[INPUT Boundary: Start]

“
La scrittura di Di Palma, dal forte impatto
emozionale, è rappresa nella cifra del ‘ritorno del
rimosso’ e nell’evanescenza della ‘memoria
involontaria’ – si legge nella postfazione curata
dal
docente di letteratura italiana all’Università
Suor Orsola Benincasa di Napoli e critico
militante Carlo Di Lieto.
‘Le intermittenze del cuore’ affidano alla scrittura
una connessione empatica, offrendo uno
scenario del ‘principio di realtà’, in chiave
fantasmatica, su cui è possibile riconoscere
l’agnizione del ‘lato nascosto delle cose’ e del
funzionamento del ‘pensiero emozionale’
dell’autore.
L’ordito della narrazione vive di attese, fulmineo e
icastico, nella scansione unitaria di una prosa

[INPUT Boundary: End]

## WORK REQUEST
Copy each line from the data above that includes "della".

## TASK RESPONSE
rimosso’ e nell’evanescenza della ‘memoria
L’ordito della narrazione vive di attese, fulmineo e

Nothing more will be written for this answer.